### The records

+===+

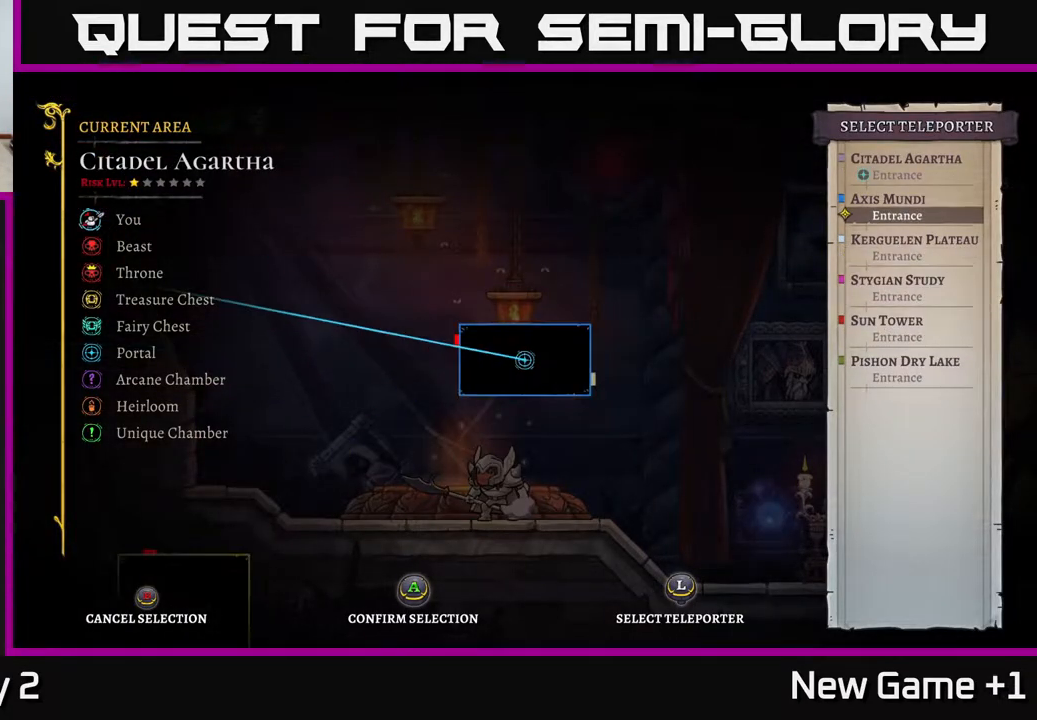
{"buttons": [], "left_stick": "down", "right_stick": "center", "events": [[500, "left_stick", "down"]]}
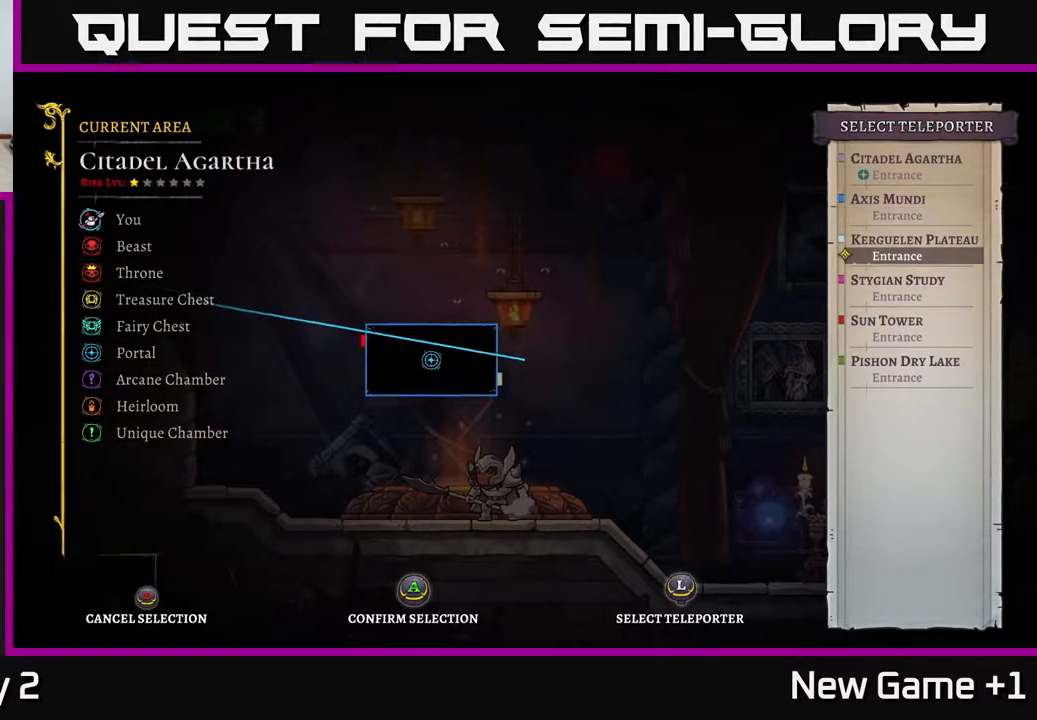
{"buttons": [], "left_stick": "down", "right_stick": "center", "events": [[200, "left_stick", "center"], [417, "left_stick", "down"]]}
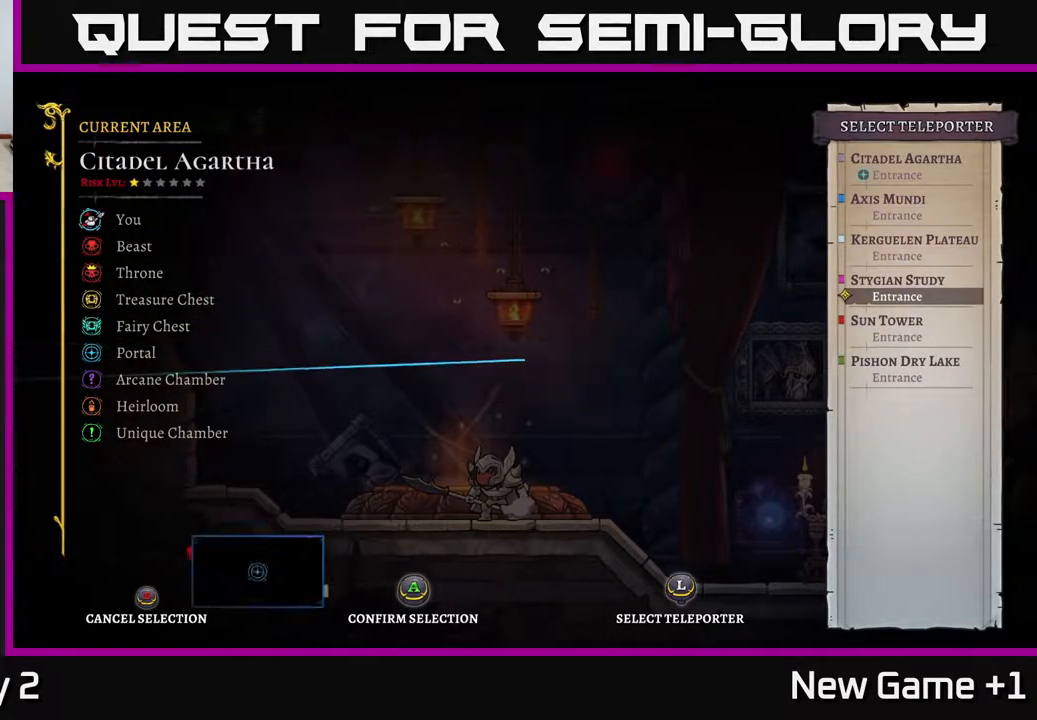
{"buttons": [], "left_stick": "center", "right_stick": "center", "events": [[167, "left_stick", "center"]]}
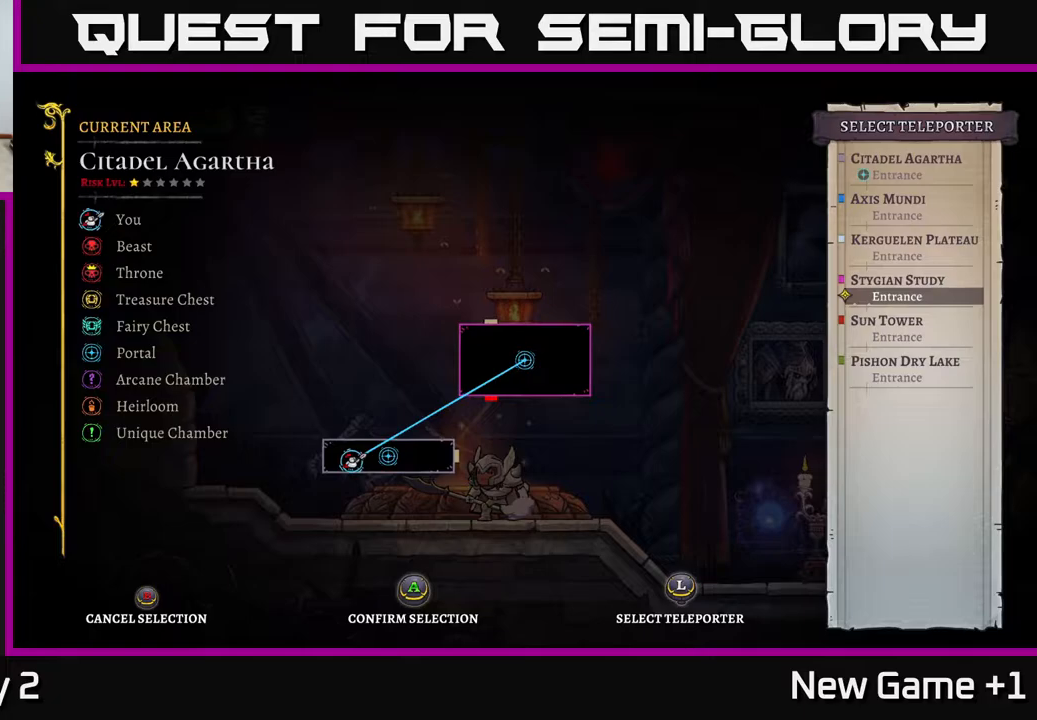
{"buttons": [], "left_stick": "center", "right_stick": "center", "events": []}
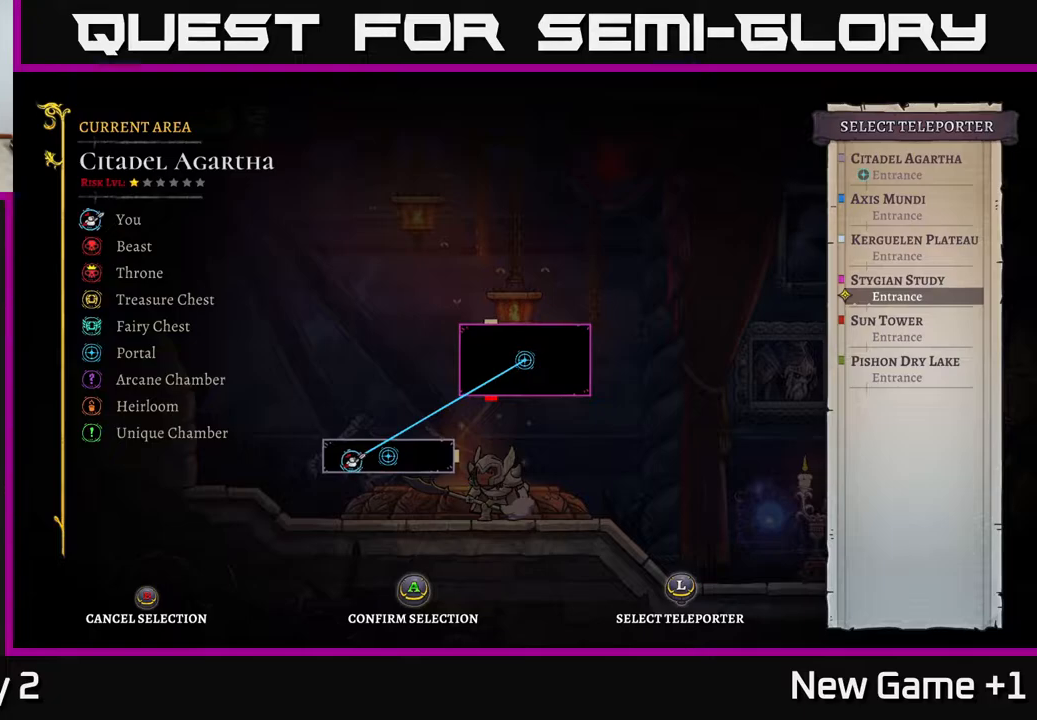
{"buttons": [], "left_stick": "right", "right_stick": "center", "events": [[283, "B", "down"], [467, "left_stick", "right"], [500, "B", "up"]]}
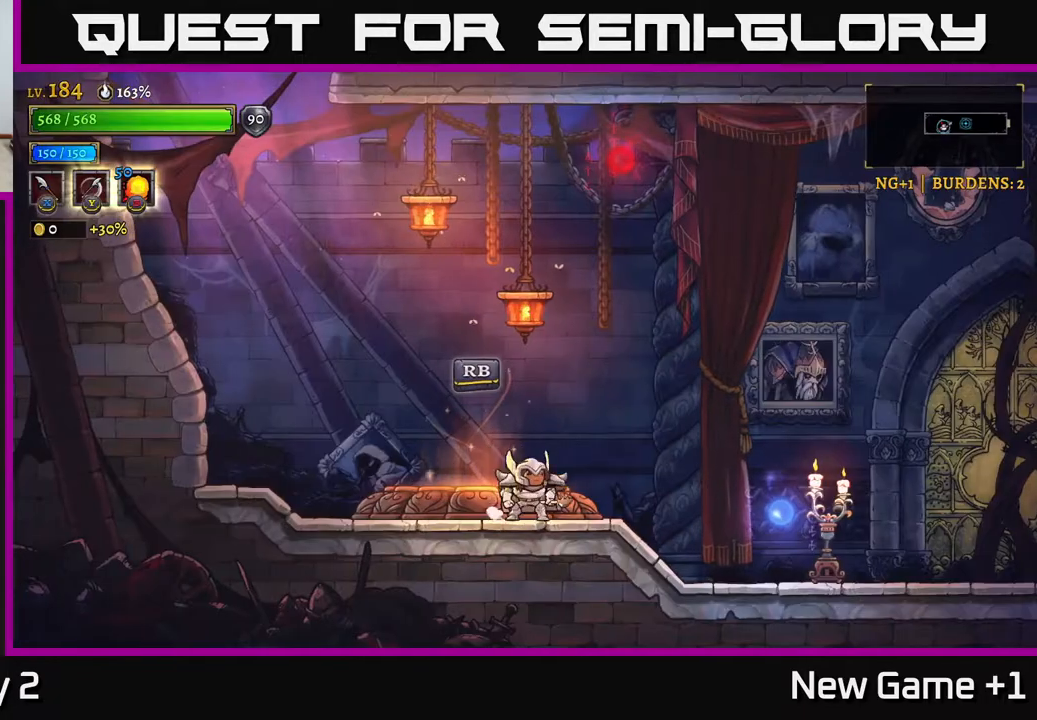
{"buttons": [], "left_stick": "right", "right_stick": "center", "events": []}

+===+

### Work task
Your answer must be an exact repeat of the records above, with the pictures left out.

### Response to this task
{"buttons": [], "left_stick": "down", "right_stick": "center", "events": [[500, "left_stick", "down"]]}
{"buttons": [], "left_stick": "down", "right_stick": "center", "events": [[200, "left_stick", "center"], [417, "left_stick", "down"]]}
{"buttons": [], "left_stick": "center", "right_stick": "center", "events": [[167, "left_stick", "center"]]}
{"buttons": [], "left_stick": "center", "right_stick": "center", "events": []}
{"buttons": [], "left_stick": "right", "right_stick": "center", "events": [[283, "B", "down"], [467, "left_stick", "right"], [500, "B", "up"]]}
{"buttons": [], "left_stick": "right", "right_stick": "center", "events": []}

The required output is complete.